## Fragmento del texto
El ilegible Premio Nacional de Novela espanta al lector con sus artefactos.

/ 16 de abril de 2017 / 04:00

El título de este artículo me lo presté de una especie de refrán que se escucha en mis pagos. Tal cual. Lo bonito de esta novela es que ganó el último premio nacional. Lo feo… que es simplemente ilegible. Uno comienza por cualquiera de los capítulos, todo va bien, pero de pronto ocurre que no pasa nada y piensa, ¿no se podría decir esto de una manera más clara, con palabras y sintaxis y puntuación más simple? ¿Por qué no se puede avanzar en la lectura de esta novela? Y eso que yo lo he intentado varias veces, bien descansado y despabilado, y nada. Y eso que en mi vida no he hecho otra cosa que leer, desde Poema de Mio Cid hasta Samuel Becket. Desde el Ulises hasta William Faulkner. Y Onetti y Lezama Lima y Arno Schmidt, ¡y hasta Foster Wallace! De este último he leído la mitad de La broma infinita, no soy ningún manco. Entonces, ¿qué pasa con La guerra del papel? ¿O es que soy un prejuicioso, o un envidioso? En Bolivia también se puede escribir en difícil…

Sí, sí, ya lo decían los jurados que premiaron la novela. Este es un libro, y un premio, diferente y único en la literatura boliviana. Y tenían razón. No soy el único que se ha preguntado cuántos lectores han logrado salir victoriosos en este cometido o en esta acometida. Y eso no es nada: el propio autor premiado, a quien no tengo el gusto de conocer más que de vista, reconoce que nadie lo lee ni espera que lo haga. Y que en este campo la novela ha sido un total fracaso. Y propone, lo leí en un artículo de prensa, otras opciones de su propia pluma que podrían llegar a los lectores de la plaza Pérez Velasco y de la Feria 16 de Julio, los espacios populares de La Paz por excelencia. Entonces, yo no estoy diciendo nada nuevo, no estoy haciendo ningún chiste y muy bien sé que autor y editores no se van a enojar conmigo. Pero así nomás es la cosa.

Bueno, entonces, no he leído el libro. He llegado a la página ochenta y tantos y he picoteado algunas otras para formarme una idea cabal del asunto (como seguro hacen muchos opinadores), y por esto ya deberían saludarme con algo de respeto. O sea, me faltarían algo más de trescientas páginas para acabar.

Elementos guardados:
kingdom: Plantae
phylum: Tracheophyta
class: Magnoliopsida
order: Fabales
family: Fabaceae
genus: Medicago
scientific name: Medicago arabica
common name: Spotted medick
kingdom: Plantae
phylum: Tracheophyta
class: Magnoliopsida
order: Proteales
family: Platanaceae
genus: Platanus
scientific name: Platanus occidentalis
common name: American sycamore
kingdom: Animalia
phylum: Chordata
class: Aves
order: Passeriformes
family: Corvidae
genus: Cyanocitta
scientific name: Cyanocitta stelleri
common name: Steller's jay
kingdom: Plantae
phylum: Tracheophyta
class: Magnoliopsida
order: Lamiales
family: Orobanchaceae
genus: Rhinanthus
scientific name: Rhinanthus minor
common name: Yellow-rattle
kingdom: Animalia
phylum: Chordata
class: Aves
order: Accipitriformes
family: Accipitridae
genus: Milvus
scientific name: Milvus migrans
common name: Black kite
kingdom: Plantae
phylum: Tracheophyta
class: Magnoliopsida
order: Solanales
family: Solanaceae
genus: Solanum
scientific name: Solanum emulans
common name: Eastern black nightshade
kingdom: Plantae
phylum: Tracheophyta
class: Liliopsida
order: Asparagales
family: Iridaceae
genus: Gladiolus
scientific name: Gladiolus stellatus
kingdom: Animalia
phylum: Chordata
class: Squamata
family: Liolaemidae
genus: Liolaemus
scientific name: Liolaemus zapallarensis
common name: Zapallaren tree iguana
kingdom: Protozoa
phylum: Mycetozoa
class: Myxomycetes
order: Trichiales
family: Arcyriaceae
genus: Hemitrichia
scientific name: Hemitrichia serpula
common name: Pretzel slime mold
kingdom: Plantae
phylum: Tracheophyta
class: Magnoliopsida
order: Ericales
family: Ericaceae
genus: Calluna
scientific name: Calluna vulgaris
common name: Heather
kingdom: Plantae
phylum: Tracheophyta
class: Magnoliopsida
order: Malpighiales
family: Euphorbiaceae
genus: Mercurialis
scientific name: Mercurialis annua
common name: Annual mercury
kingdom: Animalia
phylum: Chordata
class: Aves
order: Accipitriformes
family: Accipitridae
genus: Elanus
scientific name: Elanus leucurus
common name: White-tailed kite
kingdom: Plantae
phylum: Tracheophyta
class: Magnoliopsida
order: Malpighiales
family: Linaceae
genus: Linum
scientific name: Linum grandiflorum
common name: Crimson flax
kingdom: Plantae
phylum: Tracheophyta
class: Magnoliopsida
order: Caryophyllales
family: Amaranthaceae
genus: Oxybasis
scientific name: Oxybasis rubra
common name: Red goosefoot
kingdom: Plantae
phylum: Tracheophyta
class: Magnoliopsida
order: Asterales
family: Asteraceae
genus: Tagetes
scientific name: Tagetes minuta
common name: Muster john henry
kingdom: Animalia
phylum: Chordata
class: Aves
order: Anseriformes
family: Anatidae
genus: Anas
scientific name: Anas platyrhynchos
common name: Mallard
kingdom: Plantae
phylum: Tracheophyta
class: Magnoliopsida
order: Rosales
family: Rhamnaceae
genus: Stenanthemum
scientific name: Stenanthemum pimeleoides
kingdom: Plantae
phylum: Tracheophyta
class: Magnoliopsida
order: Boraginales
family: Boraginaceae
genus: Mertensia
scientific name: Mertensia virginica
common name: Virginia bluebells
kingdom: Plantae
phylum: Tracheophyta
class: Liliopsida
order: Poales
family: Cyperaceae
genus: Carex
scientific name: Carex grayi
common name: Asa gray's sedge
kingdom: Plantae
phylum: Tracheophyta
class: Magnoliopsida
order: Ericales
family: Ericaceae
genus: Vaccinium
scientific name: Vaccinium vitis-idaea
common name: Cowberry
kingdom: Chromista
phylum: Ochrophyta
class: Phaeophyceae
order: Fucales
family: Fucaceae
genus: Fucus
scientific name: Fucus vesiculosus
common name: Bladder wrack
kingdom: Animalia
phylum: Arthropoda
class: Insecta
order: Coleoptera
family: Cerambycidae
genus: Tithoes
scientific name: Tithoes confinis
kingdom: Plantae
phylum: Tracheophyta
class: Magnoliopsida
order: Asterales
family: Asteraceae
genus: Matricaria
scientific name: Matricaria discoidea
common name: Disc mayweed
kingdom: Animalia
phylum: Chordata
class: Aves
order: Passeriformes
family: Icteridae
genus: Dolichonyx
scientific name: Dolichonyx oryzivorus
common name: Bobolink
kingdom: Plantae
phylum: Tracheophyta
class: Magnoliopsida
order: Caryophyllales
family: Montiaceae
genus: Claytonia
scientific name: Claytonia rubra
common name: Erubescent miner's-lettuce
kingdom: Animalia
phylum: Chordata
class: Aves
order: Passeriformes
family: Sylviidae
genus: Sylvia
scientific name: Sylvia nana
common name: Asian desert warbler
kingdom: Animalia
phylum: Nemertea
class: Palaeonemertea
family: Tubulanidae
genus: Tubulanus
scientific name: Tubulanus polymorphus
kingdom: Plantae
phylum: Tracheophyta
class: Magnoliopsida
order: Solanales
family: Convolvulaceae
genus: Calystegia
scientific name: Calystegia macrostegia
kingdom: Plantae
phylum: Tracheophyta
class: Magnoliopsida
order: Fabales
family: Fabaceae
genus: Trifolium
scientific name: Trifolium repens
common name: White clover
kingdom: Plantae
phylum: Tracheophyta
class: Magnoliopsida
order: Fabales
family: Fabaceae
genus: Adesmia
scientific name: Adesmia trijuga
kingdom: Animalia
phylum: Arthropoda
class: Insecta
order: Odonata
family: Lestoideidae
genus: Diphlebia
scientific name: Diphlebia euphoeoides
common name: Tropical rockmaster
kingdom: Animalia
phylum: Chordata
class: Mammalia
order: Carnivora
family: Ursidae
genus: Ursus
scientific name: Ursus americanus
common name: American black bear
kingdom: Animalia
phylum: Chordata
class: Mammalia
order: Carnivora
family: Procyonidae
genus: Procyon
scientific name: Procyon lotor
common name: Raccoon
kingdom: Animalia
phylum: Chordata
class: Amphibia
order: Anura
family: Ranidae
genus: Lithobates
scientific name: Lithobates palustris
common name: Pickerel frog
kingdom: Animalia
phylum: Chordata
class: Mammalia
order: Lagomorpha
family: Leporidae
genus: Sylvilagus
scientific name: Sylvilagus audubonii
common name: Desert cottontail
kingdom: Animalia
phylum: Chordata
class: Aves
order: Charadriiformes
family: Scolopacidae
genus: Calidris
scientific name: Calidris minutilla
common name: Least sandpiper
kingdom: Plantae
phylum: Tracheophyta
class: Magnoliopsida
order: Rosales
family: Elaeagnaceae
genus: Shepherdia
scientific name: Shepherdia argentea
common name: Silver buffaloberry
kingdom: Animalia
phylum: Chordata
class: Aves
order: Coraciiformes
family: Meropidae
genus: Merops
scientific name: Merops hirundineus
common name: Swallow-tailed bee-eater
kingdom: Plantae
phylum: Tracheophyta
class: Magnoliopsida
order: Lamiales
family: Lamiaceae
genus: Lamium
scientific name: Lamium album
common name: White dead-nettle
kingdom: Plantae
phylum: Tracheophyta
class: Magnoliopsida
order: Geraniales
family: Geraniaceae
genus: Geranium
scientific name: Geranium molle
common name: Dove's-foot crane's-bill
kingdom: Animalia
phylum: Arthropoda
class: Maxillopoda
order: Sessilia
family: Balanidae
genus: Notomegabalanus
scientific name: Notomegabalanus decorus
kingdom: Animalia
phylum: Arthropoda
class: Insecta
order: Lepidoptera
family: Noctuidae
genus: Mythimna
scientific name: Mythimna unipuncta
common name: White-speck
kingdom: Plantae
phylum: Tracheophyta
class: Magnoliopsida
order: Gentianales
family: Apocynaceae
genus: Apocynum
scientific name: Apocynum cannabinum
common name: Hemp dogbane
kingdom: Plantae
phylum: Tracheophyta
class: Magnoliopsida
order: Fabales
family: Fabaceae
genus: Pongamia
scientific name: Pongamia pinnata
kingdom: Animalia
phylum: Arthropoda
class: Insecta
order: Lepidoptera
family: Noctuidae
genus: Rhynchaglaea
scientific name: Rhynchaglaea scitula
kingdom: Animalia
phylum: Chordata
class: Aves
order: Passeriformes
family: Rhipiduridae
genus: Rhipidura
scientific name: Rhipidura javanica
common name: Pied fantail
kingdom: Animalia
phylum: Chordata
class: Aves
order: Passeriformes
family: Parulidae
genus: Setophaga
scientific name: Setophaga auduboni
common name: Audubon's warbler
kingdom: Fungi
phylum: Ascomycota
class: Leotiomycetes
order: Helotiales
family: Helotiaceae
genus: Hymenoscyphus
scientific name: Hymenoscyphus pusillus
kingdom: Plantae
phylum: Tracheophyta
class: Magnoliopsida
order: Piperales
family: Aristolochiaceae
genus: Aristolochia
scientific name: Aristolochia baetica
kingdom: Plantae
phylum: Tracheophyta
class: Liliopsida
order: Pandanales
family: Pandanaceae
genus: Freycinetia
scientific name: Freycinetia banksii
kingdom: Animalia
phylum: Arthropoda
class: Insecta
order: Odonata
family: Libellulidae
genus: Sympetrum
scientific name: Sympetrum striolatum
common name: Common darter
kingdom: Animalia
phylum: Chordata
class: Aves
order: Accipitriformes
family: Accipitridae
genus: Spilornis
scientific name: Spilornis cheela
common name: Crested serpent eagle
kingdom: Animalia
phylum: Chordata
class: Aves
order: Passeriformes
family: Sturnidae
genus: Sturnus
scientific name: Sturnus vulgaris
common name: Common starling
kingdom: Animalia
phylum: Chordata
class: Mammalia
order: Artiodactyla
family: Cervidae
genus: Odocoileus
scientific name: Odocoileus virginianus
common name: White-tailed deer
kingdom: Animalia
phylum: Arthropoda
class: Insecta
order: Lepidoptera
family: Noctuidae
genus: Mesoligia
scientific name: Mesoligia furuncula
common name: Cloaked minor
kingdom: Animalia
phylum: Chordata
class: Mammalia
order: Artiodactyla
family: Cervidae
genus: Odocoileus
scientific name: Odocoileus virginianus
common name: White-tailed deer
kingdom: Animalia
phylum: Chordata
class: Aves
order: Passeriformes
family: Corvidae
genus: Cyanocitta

## Tareas pendientes
1 – En el artículo sobre La guerra del papel, ¿qué reconoce el propio autor premiado acerca de sus lectores?
2 – Escribe la continuación del artículo sobre La guerra del papel desde el punto en que termina.

## Respuestas numeradas
1 – Que nadie lo lee ni espera que lo haga, y que en ese campo la novela ha sido un total fracaso.

2 –
Describamos un poco el libro, por la tapa y las solapas, como dicen. Sí, tiene solapas normales. Pero la tapa no: tiene un hueco para ver la primera página de adentro, justo donde aparece el nombre del autor. Y más adentro hay bastantes novedades gráficas. Un montón de hojitas sueltas que no te pierdes nada si no las lees —en algunos casos solo son manchas y borrones, en otras, fotocopias de periódicos, reproducciones mal enmarcadas— y que dificultan el manejo del libro si uno quiere proceder a la lectura misma. ¿Qué hago con esos papelitos? Los saco o los pongo a un lado, los tiro a la basura o los mantengo en su lugar, pues seguramente por algo estarán ahí… Y también hay páginas en blanco, páginas en negro, páginas en braille, borrones, tachaduras, subrayados, typeados a máquina y con fondos grises. Extraño algunos monitos como se hacía en revistas antañonas. Ah, ¡y con agujeritos llamados en lenguaje imprenteril, calados! Hay un montón de páginas caladas en la parte superior, para poder ver, de pronto, unos textos en letra menuda, que tampoco he podido leer después de realizar algunos intentos. Me siento discriminado. Soy un lector de cierta edad y mi vista ya no es de águila.

Hay muchas otras novedades más, pero no las voy a señalar. Basta, ¿no? ¡Qué originalidad! Con mucha razón los jurados quedaron turulatos. Claro, me van a decir que todo tiene su sentido, inclusive su sinsentido. Espantar al lector, por ejemplo. En un país donde toda la gente consciente busca atraerlo. “Por favor, lean pues, se van a divertir, van a gozar, van a aprender…”. No, señor.

Como ya el zahorí lector se habrá dado cuenta, nos encontramos ante un ejemplo de lo que en siglos pasados se llamaba literatura experimental. Ocurrió en los años 60 del siglo pasado, así como en el 30, y no me quiero meter con los griegos ni con los chinos. El pasado siempre vuelve, como dice la canción. Y esto ocurre hasta en política. Por más novedosos y revolucionarios que nos imaginemos ser, apenas estamos repitiendo las obviedades.

Y no quiero entrar a otros aspectos del libro: fábula, motivo, historia, personajes, enredos. Me niego. Porque me pueden odiar más de la cuenta. Sin embargo, cito lo siguiente, para que vean que sí he leído algo:

“…no soy muy profundo, a ratos incluso torpe, pero es en la violencia de las palabras donde se instala un escritor de cuerpo presente, que los hay pocos, los otros sin duda esperan con velas y vino las ligerezas de la musa” (p. 18).

Esa es la onda, pues. Clarísimo, ¿no? Si así fuera todo el libro… (¿Y qué tienen contra el vino y las velitas?, ¿no pueden convertirse éstas en tibias de difuntos?).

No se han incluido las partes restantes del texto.